A watertight thermal protective suit worn in cold water abandonment that significantly extends survival time.
Quick facts
Regulation
SOLAS Chapter III
In practice
Each officer and rating must have a personally fitted immersion suit stowed in their cabin or at the muster station, depending on the vessel's arrangement. Passenger vessels carry suits for all persons on board in the navigation area. Crew must practise donning the suit regularly during drills, as dexterity and speed are impaired by cold, darkness, or the stress of an emergency.

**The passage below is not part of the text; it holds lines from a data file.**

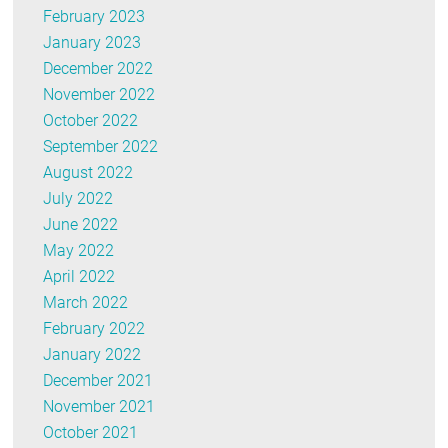
February 2023
January 2023
December 2022
November 2022
October 2022
September 2022
August 2022
July 2022
June 2022
May 2022
April 2022
March 2022
February 2022
January 2022
December 2021
November 2021
October 2021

Regulatory detail & full definition
An immersion suit — commonly called a survival suit — is a watertight garment designed to protect a person in cold water by retaining body heat and preventing rapid hypothermia after abandoning ship. SOLAS Chapter III and the LSA Code prescribe performance standards: the suit must allow the wearer to don it unaided in under two minutes, keep the wearer afloat face-up, and maintain core body temperature in water below 2°C for a specified period.

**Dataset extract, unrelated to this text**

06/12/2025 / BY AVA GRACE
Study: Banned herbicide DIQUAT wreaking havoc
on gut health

Each officer and rating must have a personally fitted immersion suit stowed in their cabin or at the muster station, depending on the vessel's arrangement. Passenger vessels carry suits for all persons on board in the navigation area. Crew must practise donning the suit regularly during drills, as dexterity and speed are impaired by cold, darkness, or the stress of an emergency.
Port state control inspectors check that suits are within service life, not damaged, and correctly sized for the wearer. Zips must be fully operational — a stuck zip is a frequent deficiency. Manufacturers specify inspection intervals and hydrostatic testing requirements. In polar and sub-arctic trades, the Polar Code introduces additional requirements for thermal protection, and officers must understand the difference between an immersion suit's performance in temperate waters versus Arctic conditions.